According to an AT Kearney study on the contribution of auto industry in technology, value creation and employment, despite the Indian auto sector accounting for 7 percent of GDP, 4 percent of exports from India and 3.9 percent of FDI inflows, with cumulative FDIs equal to $ 5.5 billion between 2009-2013, South Korea and China have experienced greater growth in their auto industries. Both reached current production levels in two-thirds of the time and are ahead of India in terms of production. But the consulting firm has predicted that India has a potential to grow at 12 percent annually till 2020. However, to ensure this growth, it will require favourable government policies and forward-thinking initiatives by both automakers and their component suppliers. In the absence of such catalysts, moderate growth of roughly 7-9 percent per annum will be more likely.
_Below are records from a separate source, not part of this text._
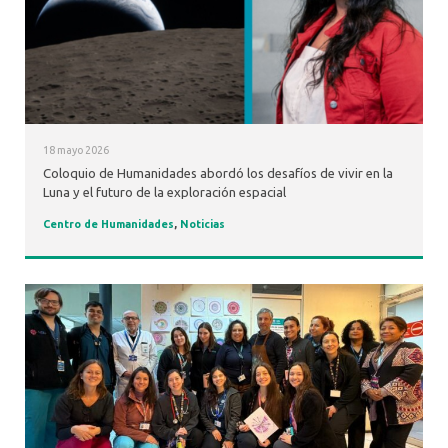
18 mayo 2026
Coloquio de Humanidades abordó los desafíos de vivir en la
Luna y el futuro de la exploración espacial
Centro de Humanidades
,
Noticias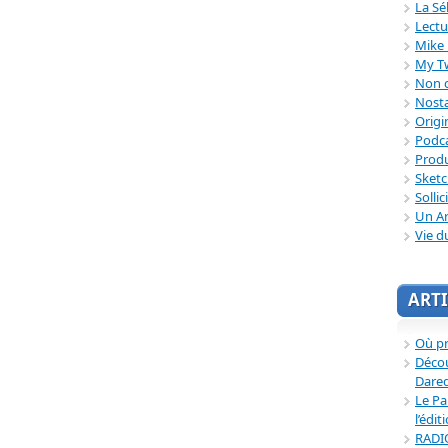
La Sé
Lectu
Mike 
My T
Non c
Nosta
Origi
Podc
Produ
Sket
Sollic
Un Ar
Vie d
ARTI
Où p
Décou
Dared
Le Pa
l’édit
RADI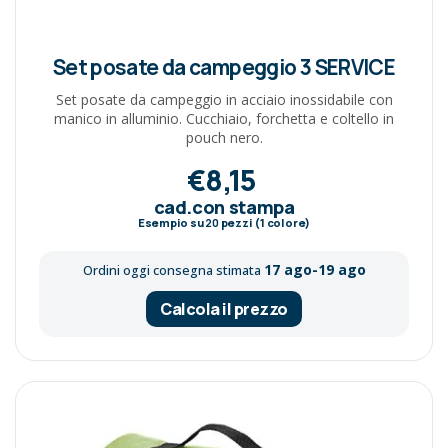
Set posate da campeggio 3 SERVICE
Set posate da campeggio in acciaio inossidabile con
manico in alluminio. Cucchiaio, forchetta e coltello in
pouch nero.
€8,15
cad.con stampa
Esempio su
20
pezzi (1 colore)
17 ago-19 ago
Ordini oggi consegna stimata
Calcola il prezzo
Underlining the current decline of fortunes of OEMs in India are SIAM's April-August 2013 vehicle sales numbers compared to the year-ago period. While overall passenger vehicles fell by 5.30 percent with passenger cars, UVs and vans declining by 5.80 percent, 3.11 percent and 6.24 percent respectively, the CV sector saw de-growth of 12.71 percent with M&HCVs down by 21.37 percent. LCVs also dropped by 7.76 percent.

Sales of three-wheelers were down by 4.11 percent; passenger carrier and goods carrier sales fell by 3.55 percent and 6.53 percent respectively. Two-wheelers though registered a growth of 0.72 percent. Mopeds and motorcycles declined by 13.34 percent and 2.08 percent respectively while scooters grew by 14.77 percent.

The Bajaj theorem for insulated growth

Rajiv Bajaj, MD, Bajaj Auto, however, took a leaf out of the company's business book and suggested that industry could consider a three-legged approach based on the science of homeopathy for cashing on growth opportunities.

He said Bajaj Auto had adopted this business model three years ago. While one stands for specialisation, the second is for globalisation that includes scaling up of business in every possible market, and the third leg signifies outsourcing. “Outsourcing has allowed us within the company to focus on motorcycle marketing and innovative functions and in reducing costs because it has honed fixed costs to five percent of sales and rendered us immune to volatility in market demand.”

A ray of hope has shone in terms of passenger car sales that in August 2013 have grown by 15.37 percent. Possibly the few few green shoots of recovery but it's still early days yet. The festive season having arrived, industry will be hoping the south-ward sales graph takes the route up north.